Il prend la prose et rime la minute suivante, il parle, il crie, il colère, il implore… Il chante. Il est le grand poète que l’on sait et ça s’entend, se comprend. Et son double de se lamenter : « Blasphèmes et vilénies ! La corde est sans doute trop douce à ton cou. Tu préfères le bûcher ! »

 

 

 

Pour copie conforme, Bruno Daraquy, si parfait dans ce rôle qu’on se dit que Villon c’est lui, que ça ne peut être que lui. Avec deux musiciens, discrets, sur un coin de scène. Ce soir, pour Daraquy, jouer est une plus grande performance encore, un miracle presque. Tantôt il ne pouvait plus parler. Pas un mot, plus un. Un médecin en urgence, une piqure. Et l’aventure. Va-t-il tenir ? L’auteur, Joblin, et le metteur en scène, Maurice Galland (du Théâtre Libre de Saint-Etienne), les techniciens aussi, tous sont inquiets. La voix qui se fait pénible, les trous, la fièvre sans doute, Daraquy est sans doute comme Villon jadis, dans cette cellule froide et humide que surplombe et plombe l’ombre du gibet. Daraquy joue et joue bien, il chante de cette voix éraillée, douloureuse, qui est la sienne ce soir. Mais mène le récit jusqu’à son terme, jusqu’à cette issue quasi miraculeuse, cette condamnation à mort commuée en bannissement. Après on ne sait pas, on ne sait plus. Villon disparait : on n’en entendra plus jamais parler, même sa mort nous est inconnue. Quant à Bruno Daraquy, malade, épuisé, réfugié dans sa loge de toile, il fuit vite la politesse d’un public qui l’a acclamé, debout et fier d’avoir été le premier à assister à cette pièce.

 

 

 

Il y a six ans, même lieu, l’inspiré Bruno Daraquy avait fait un tour de chauffe, galop d’essai sous la forme d’un tour de chant : Frères humains… 17 chansons autour de François Villon.
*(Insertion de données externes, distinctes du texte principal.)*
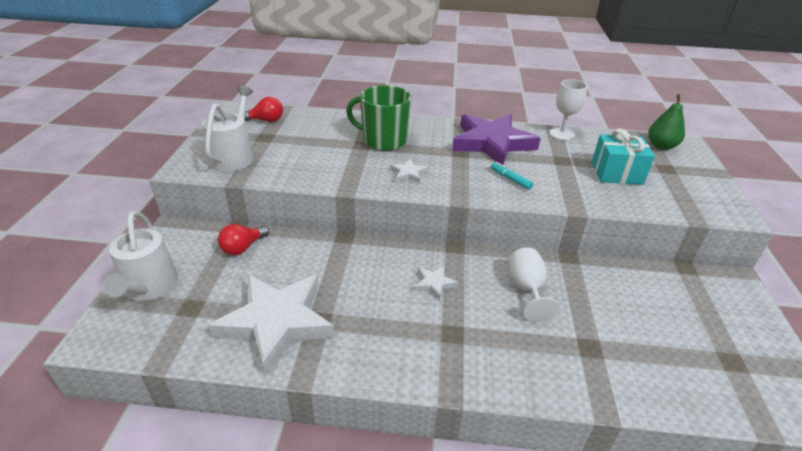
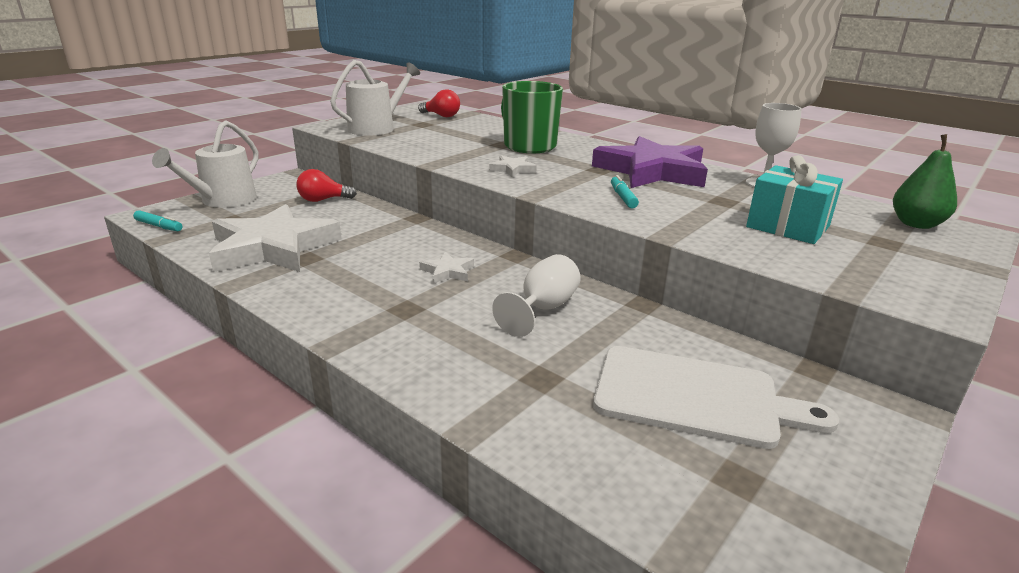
camera: 35 degrees right, 10 degrees down
(131, 348) = (159, 226): none -> turquoise marker
(665, 318) = (695, 397): none -> white cutting board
Un seul et unique article de presse en atteste ; ce fut déjà sur NosEnchanteurs. Puis sortait le livre-disque François Villon, corps à cœur, de Joblin. Six ans après, nous avions le devoir de constater de visu le résultat de ce long travail. C’est épatant. Il vous faut le voir si d’aventure il est programmé près de chez vous. Mais avant, que les programmateurs de théâtre comme de chanson sachent cet excellent travail et qu’ils le programment, l’offrent à leur public. C’est important.